Detto questo, all’accertamento fiscale con adesione possono potenzialmente accedere tutti i contribuenti. Quindi, non solo le persone fisiche, ma anche le società di persone e le società di capitali. E lo stesso dicasi per gli enti, per i sostituti di imposta e per le associazioni professionali.

Quando un ufficio del Fisco può proporre l’accertamento fiscale con adesione

Oltre che prima o dopo l’emissione di un accertamento fiscale, un ufficio del Fisco può proporre al contribuente l’accertamento fiscale con adesione pure dopo un controllo delle Entrate ed anche a seguito di un controllo eseguito dalla Guardia di Finanza tramite gli accessi, le verifiche e/o le ispezioni.

Vantaggi dell’accertamento fiscale con adesione, dalle sanzioni amministrative a quelle penali

A favore del contribuente, l’accertamento fiscale con adesione offre un vantaggio in termini di sanzioni. In quanto queste vengono applicate nella misura di un terzo del minimo che è previsto dalla legge. Inoltre può scattare, nel rispetto delle condizioni previste, pure un effetto premiale quando il contribuente per le violazioni rilevate è perseguibile anche penalmente.

Dati estratti
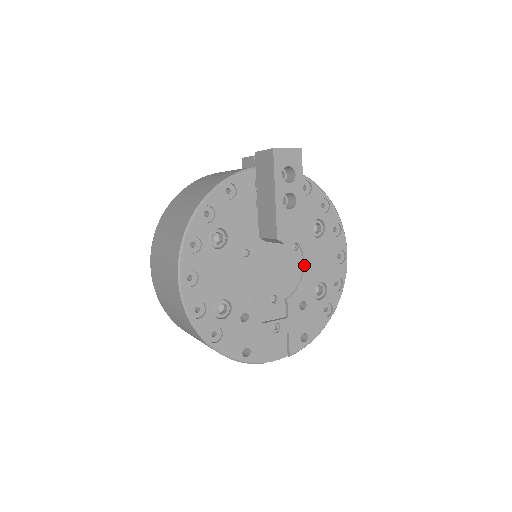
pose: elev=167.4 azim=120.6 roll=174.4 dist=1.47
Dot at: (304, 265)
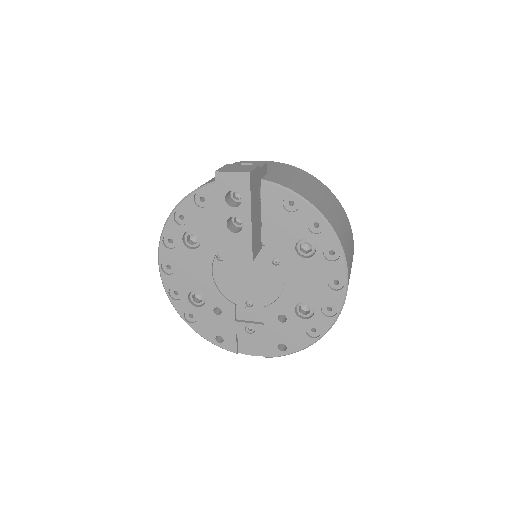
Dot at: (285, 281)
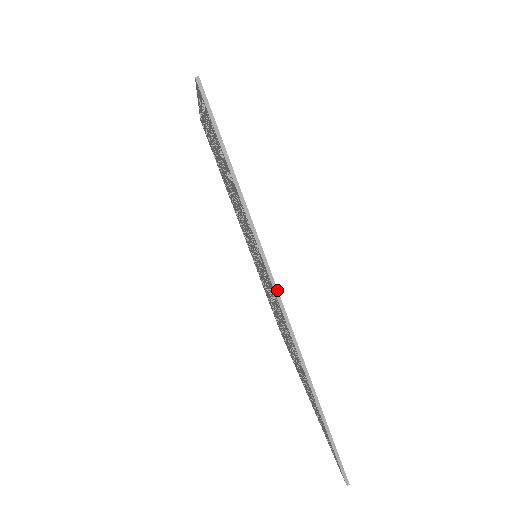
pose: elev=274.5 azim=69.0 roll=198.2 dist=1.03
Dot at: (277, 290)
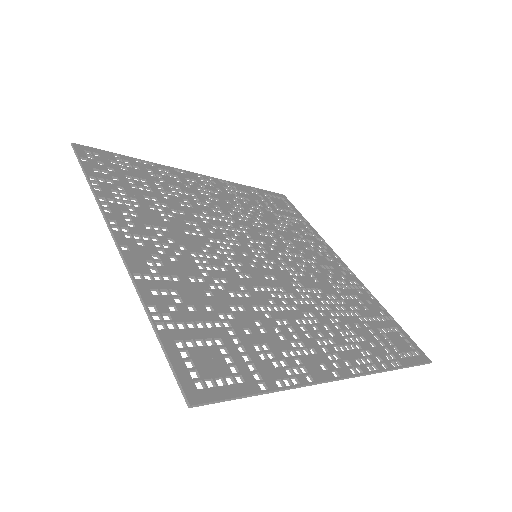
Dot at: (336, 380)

Attività da svolgere
(1) Secondo l'articolo sull'accertamento fiscale con adesione, in quale misura si applicano le sanzioni al contribuente?
(2) Continua l'articolo sull'accertamento fiscale con adesione a partire dalla sua ultima frase.

Elenco risposte
(1) Nella misura di un terzo del minimo previsto dalla legge.

(2)
Ai sensi di legge, infatti, l’accertamento fiscale con adesione costituisce una circostanza attenuante. Fino a permettere la riduzione fino a un terzo delle sanzioni penali previste. Nonché l’azzeramento delle sanzioni accessorie.

Come si presenta la domanda di richiesta di accertamento concordata

In più, si legge altresì sul sito Internet dell’Agenzia delle Entrate, pure il contribuente può spontaneamente chiedere  l’accesso allo strumento deflativo che è rappresentato proprio dall’istituto dell’accertamento fiscale con adesione. Per farlo, in particolare, basterà al contribuente presentare al Fisco una domanda in carta libera.

Nella quale si chiede all’ufficio delle Entrate la formazione di una proposta di accertamento concordata. Per trovare un accordo tra le parti, in ogni caso, possono essere necessari più incontri tra il Fisco e il contribuente che al riguardo può pure farsi rappresentare o assistere da un procuratore.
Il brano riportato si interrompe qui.